Provided data —

______________________________

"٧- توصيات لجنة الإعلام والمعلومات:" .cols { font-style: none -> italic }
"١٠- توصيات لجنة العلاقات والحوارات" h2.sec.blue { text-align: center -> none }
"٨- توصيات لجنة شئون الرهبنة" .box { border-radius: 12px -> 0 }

______________________________

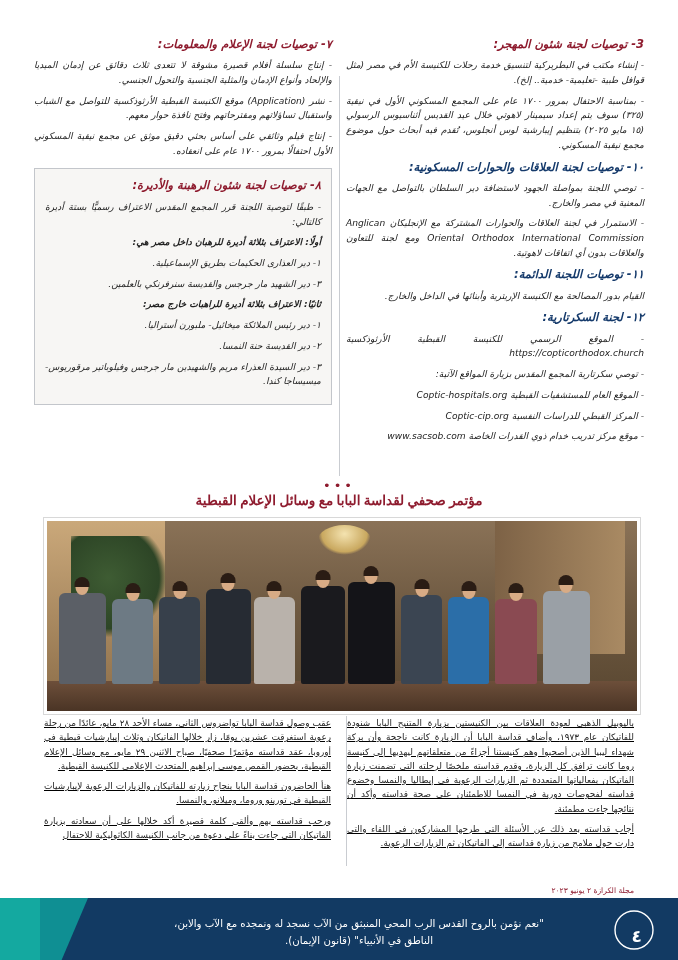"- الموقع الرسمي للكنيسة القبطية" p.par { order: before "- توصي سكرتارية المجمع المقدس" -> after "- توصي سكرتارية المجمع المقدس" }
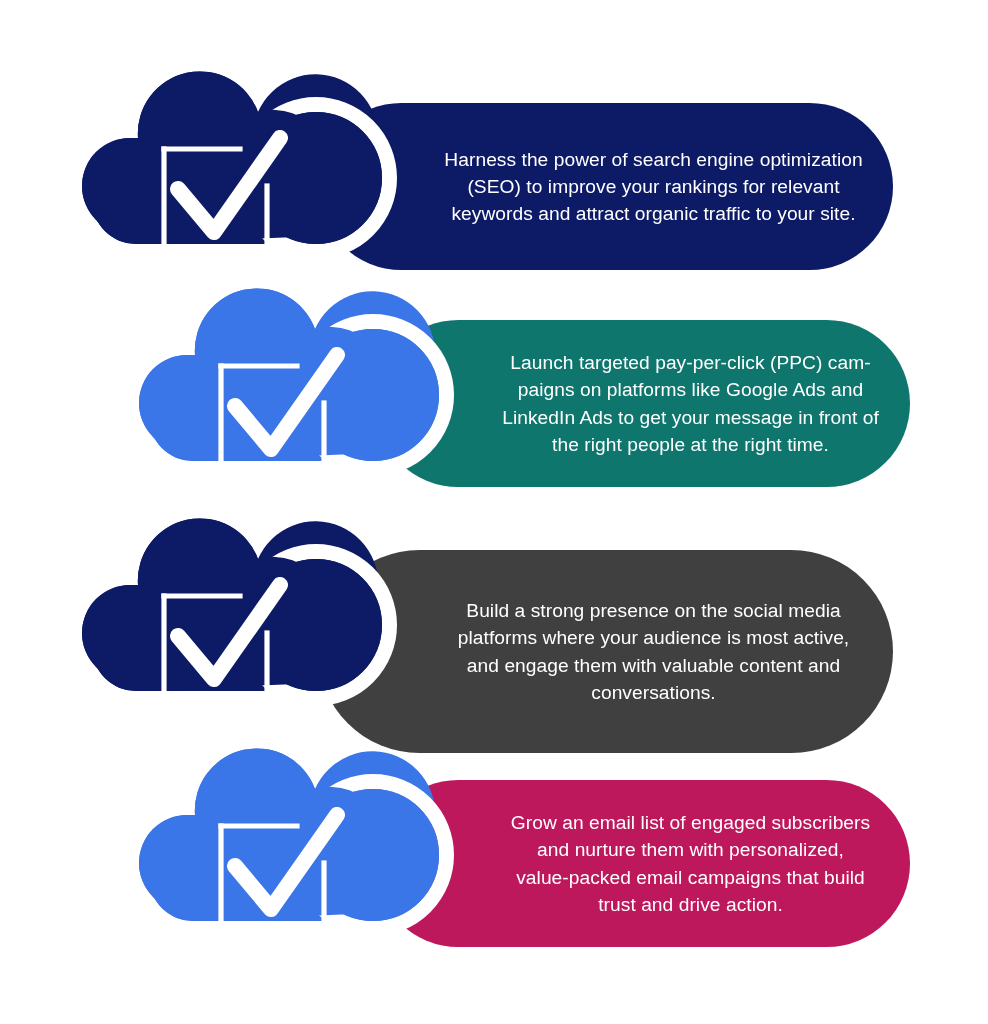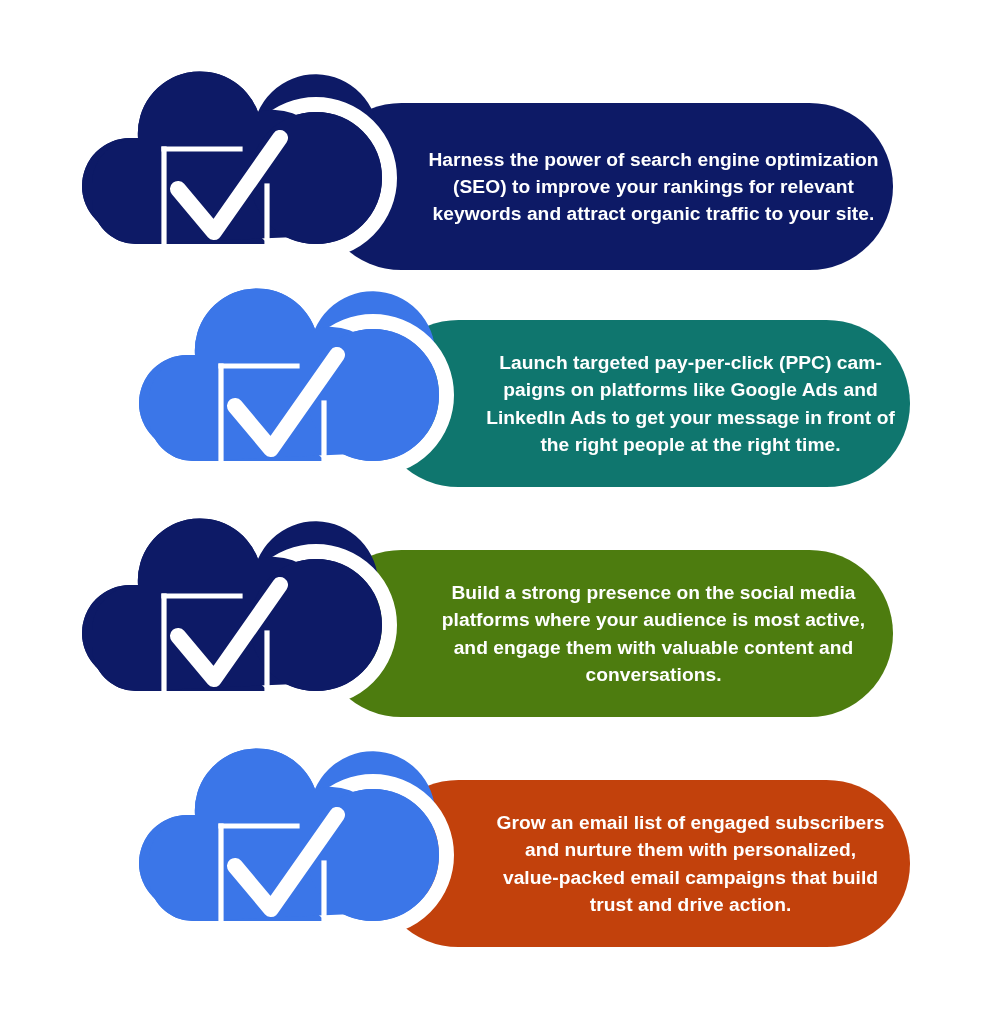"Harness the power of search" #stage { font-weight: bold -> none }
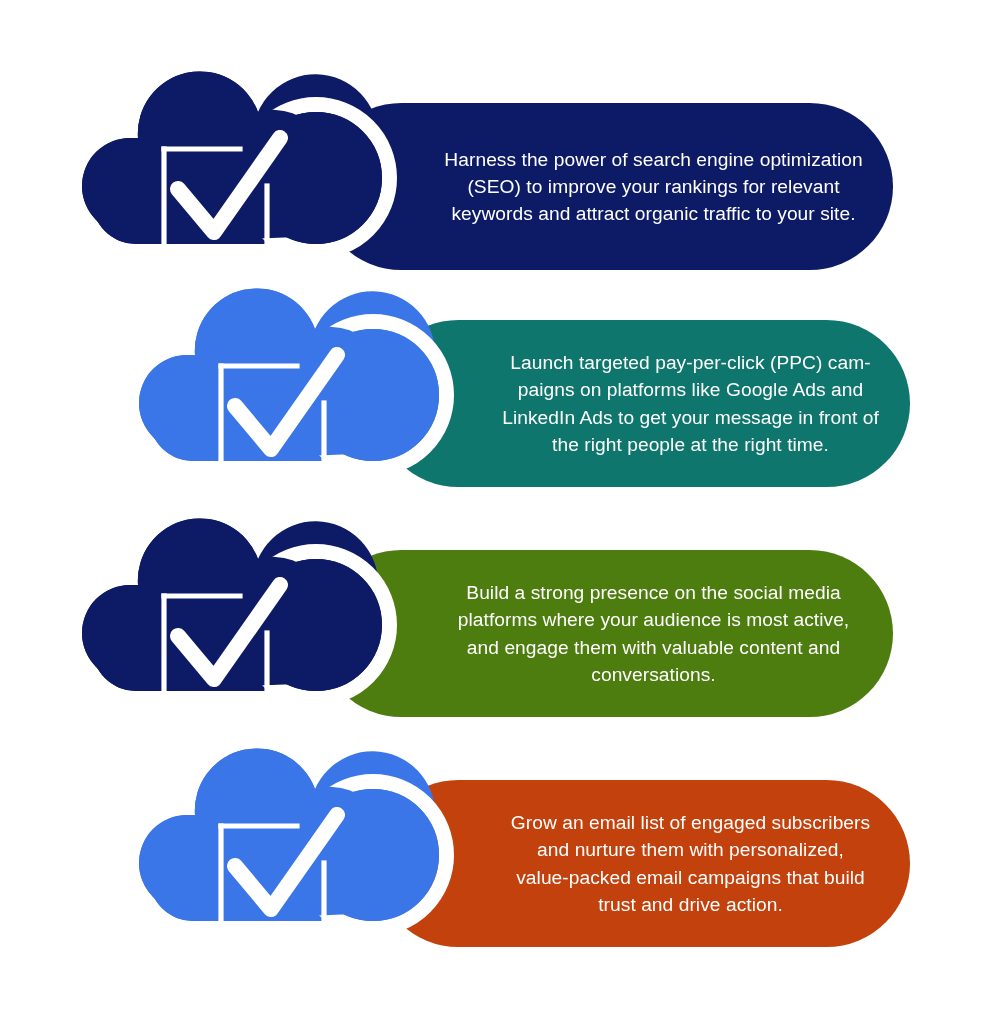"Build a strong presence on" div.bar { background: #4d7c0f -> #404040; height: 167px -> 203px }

______________________________

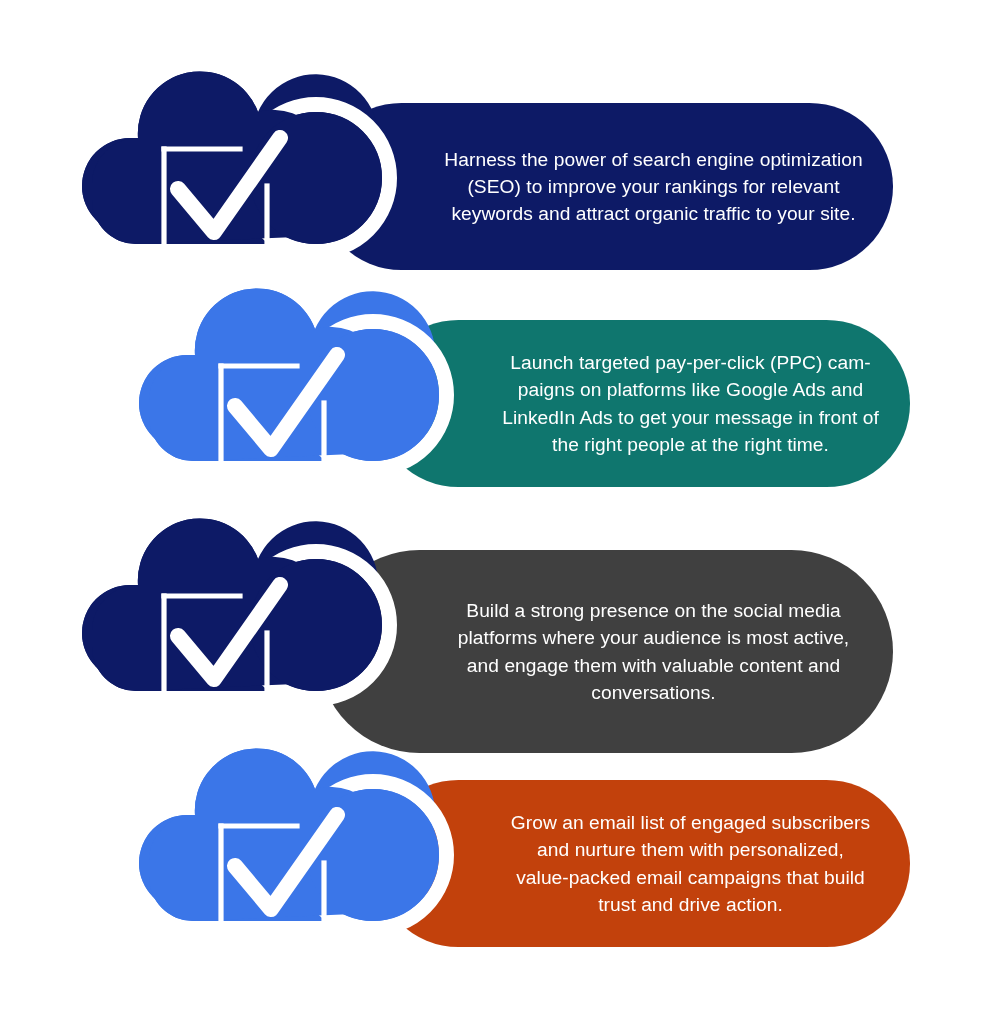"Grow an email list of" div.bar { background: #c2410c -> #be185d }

______________________________

Respond with a number only, the count of lines in the entries where the string "لجنة" occurs.

Output of the task — 3